Câmara rejeita contas de Felipe Augusto por unanimidade e mantém parecer do TCE

A Câmara Municipal de São Sebastião rejeitou, por unanimidade, as contas da Prefeitura referentes ao exercício de 2022 da gestão do ex-prefeito Felipe Augusto. A decisão foi tomada durante sessão realizada na terça-feira (16), acompanhando integralmente o parecer prévio do Tribunal de Contas do Estado de São Paulo (TCE-SP), que havia recomendado a desaprovação das contas após apontar uma série de irregularidades na administração municipal.
Antes da votação, os vereadores acompanharam a leitura do parecer da Comissão Permanente de Finanças e Orçamento, formada por Pedro Renato, Alex Damasceno e João Paulo Teixeira. O documento, apresentado ao longo de quase duas horas, opinou pela rejeição das contas, manutenção integral do entendimento do Tribunal de Contas e encaminhamento dos autos ao Ministério Público e ao Executivo para adoção das providências cabíveis visando eventual ressarcimento ao erário.

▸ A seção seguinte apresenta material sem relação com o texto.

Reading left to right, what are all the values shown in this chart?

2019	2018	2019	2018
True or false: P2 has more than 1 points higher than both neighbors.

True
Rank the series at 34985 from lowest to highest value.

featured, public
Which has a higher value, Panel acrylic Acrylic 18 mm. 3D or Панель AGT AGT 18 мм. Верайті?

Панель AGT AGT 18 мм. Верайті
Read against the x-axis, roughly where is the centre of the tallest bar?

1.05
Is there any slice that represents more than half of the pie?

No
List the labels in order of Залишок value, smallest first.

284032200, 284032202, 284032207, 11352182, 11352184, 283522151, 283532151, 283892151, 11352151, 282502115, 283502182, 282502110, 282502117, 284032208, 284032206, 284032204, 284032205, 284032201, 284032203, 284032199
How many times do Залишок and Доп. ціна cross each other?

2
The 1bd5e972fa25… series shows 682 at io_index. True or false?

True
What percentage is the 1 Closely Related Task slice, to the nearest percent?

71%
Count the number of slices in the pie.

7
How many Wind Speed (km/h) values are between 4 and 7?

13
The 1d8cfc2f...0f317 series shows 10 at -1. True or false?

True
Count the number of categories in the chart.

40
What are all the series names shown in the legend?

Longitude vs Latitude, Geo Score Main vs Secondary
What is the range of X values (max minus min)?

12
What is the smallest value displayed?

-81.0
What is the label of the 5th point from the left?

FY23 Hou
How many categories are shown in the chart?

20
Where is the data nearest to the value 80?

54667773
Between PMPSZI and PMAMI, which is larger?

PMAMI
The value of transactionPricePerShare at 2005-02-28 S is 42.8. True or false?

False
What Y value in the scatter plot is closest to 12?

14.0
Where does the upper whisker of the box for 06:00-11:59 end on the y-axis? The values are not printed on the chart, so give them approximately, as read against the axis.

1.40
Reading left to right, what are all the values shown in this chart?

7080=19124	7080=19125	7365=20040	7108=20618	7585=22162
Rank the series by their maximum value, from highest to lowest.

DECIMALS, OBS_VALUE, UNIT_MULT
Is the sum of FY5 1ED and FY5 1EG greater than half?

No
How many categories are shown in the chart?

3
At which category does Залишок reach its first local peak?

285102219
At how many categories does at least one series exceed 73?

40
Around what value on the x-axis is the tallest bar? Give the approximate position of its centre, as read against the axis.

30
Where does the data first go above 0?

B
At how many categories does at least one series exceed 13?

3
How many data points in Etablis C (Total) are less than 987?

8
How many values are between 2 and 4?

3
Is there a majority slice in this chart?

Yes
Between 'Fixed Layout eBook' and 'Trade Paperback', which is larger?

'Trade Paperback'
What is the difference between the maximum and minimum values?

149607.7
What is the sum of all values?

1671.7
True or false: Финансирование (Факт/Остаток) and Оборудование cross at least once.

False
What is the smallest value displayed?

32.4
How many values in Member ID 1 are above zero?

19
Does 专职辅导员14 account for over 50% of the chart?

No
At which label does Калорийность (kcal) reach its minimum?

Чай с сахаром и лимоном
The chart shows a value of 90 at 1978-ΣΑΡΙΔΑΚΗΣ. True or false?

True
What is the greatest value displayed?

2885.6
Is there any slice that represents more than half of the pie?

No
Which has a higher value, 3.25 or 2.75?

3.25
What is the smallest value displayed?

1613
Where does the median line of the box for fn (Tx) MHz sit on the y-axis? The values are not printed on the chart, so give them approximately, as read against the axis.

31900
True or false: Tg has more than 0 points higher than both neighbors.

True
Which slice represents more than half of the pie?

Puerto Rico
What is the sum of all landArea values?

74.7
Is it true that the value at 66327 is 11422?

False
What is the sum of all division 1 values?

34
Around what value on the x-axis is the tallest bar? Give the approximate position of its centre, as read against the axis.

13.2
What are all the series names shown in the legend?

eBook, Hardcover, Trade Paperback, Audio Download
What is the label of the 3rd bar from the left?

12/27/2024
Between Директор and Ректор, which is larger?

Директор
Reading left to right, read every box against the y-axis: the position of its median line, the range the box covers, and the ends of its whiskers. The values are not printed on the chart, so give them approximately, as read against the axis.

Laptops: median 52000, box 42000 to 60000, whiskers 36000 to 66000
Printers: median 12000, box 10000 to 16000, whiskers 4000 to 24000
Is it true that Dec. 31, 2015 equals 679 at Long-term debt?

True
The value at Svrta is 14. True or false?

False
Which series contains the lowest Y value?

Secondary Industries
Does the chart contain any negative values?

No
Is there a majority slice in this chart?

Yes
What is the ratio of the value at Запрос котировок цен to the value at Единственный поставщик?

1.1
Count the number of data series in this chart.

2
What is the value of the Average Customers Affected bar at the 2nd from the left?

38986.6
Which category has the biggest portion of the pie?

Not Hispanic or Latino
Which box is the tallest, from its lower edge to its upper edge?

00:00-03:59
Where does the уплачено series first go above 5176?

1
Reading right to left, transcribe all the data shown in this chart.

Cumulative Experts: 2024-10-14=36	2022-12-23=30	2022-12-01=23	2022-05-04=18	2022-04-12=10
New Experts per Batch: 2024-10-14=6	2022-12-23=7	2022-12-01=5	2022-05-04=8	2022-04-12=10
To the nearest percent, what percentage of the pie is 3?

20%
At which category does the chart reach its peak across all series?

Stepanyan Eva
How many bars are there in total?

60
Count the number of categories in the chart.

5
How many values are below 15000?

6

O parecer do TCE apontou, entre outros problemas, déficit financeiro superior a R$ 37,8 milhões ao final do exercício, elevado volume de alterações orçamentárias, falhas em processos de contratação, inconsistências contábeis, deficiências nos mecanismos de controle interno e problemas relacionados à transparência administrativa. O relatório também registrou situações que, na avaliação dos auditores, justificariam a comunicação aos órgãos de controle para apuração de eventuais responsabilidades.
Na área da educação, o Tribunal destacou irregularidades relacionadas ao cumprimento de exigências legais e à efetividade de políticas públicas, além da reincidência de falhas já apontadas em exercícios anteriores e gastos excessivos com publicidade e propaganda institucional.
Durante a discussão, os vereadores ressaltaram que a votação se baseava no parecer técnico emitido pelo Tribunal de Contas. Integrantes da própria base política do ex-prefeito, como Henriana Lacerda, Sebastião Neto (Tião da Solange) e
Diego Nabuco, fizeram questão de registrar a relação política que mantiveram com Felipe Augusto, mas afirmaram que o voto seria fundamentado exclusivamente nos aspectos técnicos do processo.
Os membros da Comissão de Finanças e Orçamento, Pedro Renato, Alex Damasceno e João Paulo Teixeira, defenderam a manutenção integral do parecer do Tribunal. João Paulo destacou que votava sem qualquer compromisso político e em conformidade com as conclusões técnicas apresentadas pela Corte de Contas.
Ao final da sessão, todos os vereadores presentes acompanharam o parecer do Tribunal de Contas e votaram pela rejeição das contas de 2022 da gestão Felipe Augusto.
O que muda após a rejeição das contas?
A rejeição das contas de 2022 pela Câmara não torna automaticamente o ex-prefeito Felipe Augusto inelegível. No entanto, a decisão pode produzir reflexos eleitorais e jurídicos.
O parecer da Comissão de Finanças e Orçamento determinou o envio dos apontamentos ao Ministério Público e ao Executivo para análise de eventuais medidas, inclusive quanto ao possível ressarcimento ao erário.
Pela Lei da Ficha Limpa (Lei Complementar nº 135/2010), podem se tornar inelegíveis por oito anos gestores que tiverem contas rejeitadas por irregularidades insanáveis que configurem ato doloso de improbidade administrativa.
Assim, caso as apurações apontem dano ao erário e fique comprovada a existência de dolo, a rejeição das contas poderá ser considerada pela Justiça Eleitoral em eventual análise sobre a elegibilidade do ex-prefeito.